■ Material provided

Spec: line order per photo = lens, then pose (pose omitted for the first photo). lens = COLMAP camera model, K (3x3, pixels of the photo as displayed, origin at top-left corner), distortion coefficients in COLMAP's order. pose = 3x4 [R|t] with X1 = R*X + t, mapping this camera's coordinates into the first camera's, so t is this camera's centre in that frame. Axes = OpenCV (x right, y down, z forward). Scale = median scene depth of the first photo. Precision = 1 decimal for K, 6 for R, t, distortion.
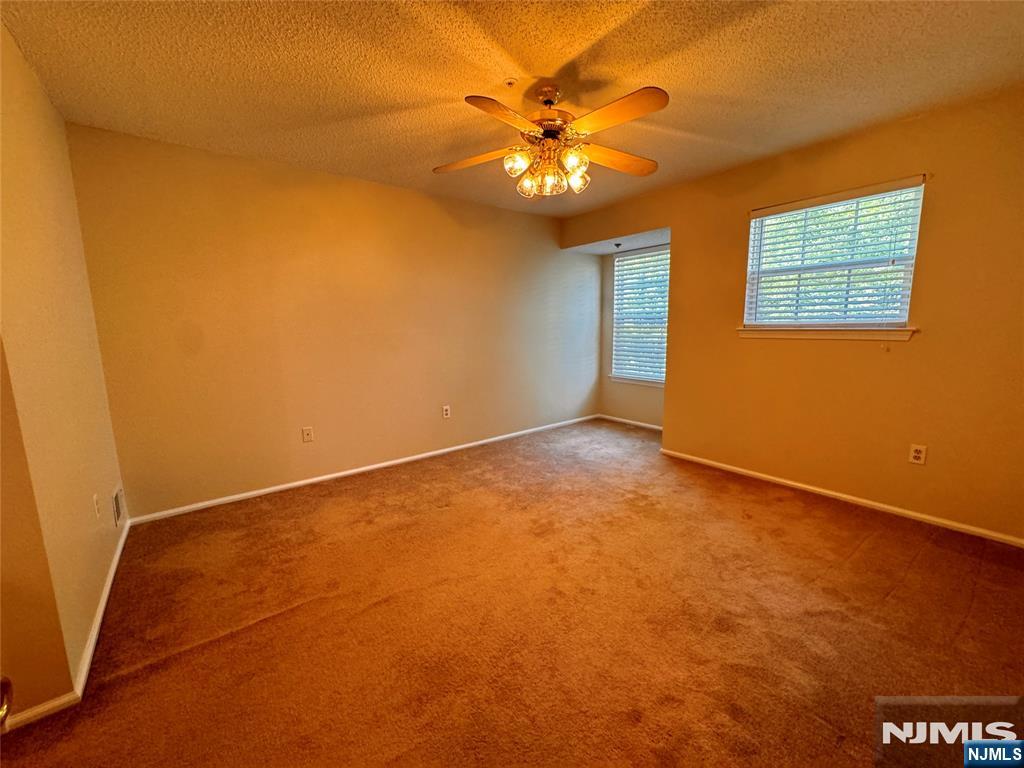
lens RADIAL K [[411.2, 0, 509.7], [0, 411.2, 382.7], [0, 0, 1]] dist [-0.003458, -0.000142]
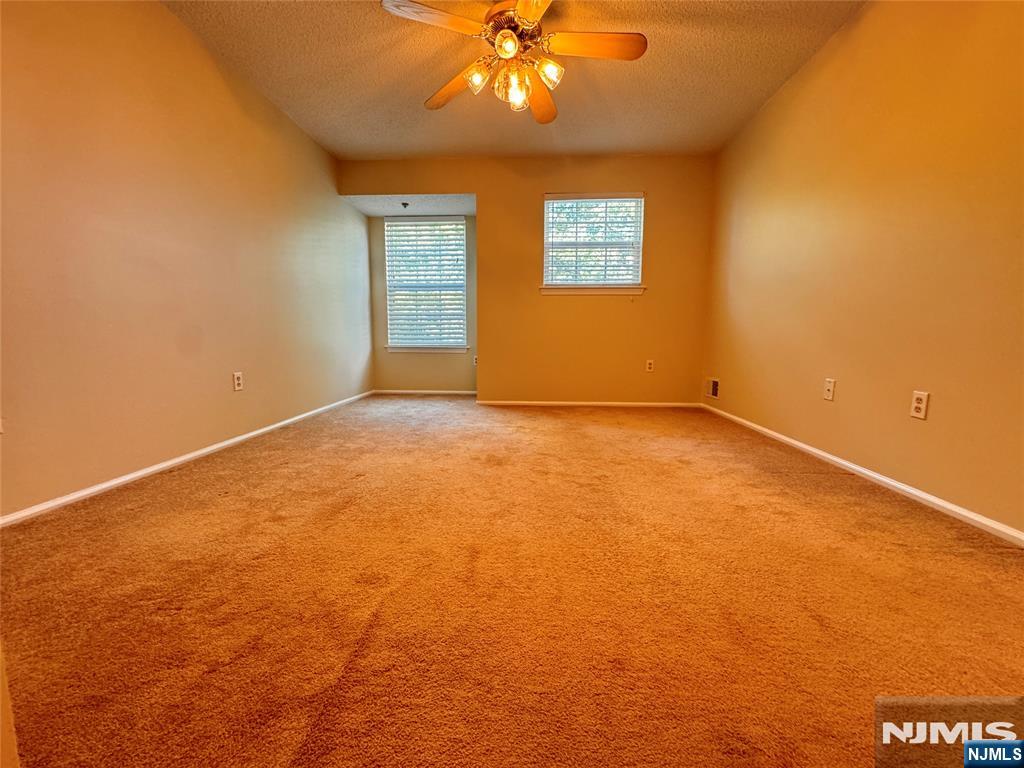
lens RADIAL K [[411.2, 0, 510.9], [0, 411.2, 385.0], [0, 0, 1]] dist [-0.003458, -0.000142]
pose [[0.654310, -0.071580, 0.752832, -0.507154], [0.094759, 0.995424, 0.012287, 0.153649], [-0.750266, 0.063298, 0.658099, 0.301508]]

■ Problem requirements
Where a picture appears, skip it and copy the rest of the data word for word.

■ Exercise answer
Spec: line order per photo = lens, then pose (pose omitted for the first photo). lens = COLMAP camera model, K (3x3, pixels of the photo as displayed, origin at top-left corner), distortion coefficients in COLMAP's order. pose = 3x4 [R|t] with X1 = R*X + t, mapping this camera's coordinates into the first camera's, so t is this camera's centre in that frame. Axes = OpenCV (x right, y down, z forward). Scale = median scene depth of the first photo. Precision = 1 decimal for K, 6 for R, t, distortion.
lens RADIAL K [[411.2, 0, 509.7], [0, 411.2, 382.7], [0, 0, 1]] dist [-0.003458, -0.000142]
lens RADIAL K [[411.2, 0, 510.9], [0, 411.2, 385.0], [0, 0, 1]] dist [-0.003458, -0.000142]
pose [[0.654310, -0.071580, 0.752832, -0.507154], [0.094759, 0.995424, 0.012287, 0.153649], [-0.750266, 0.063298, 0.658099, 0.301508]]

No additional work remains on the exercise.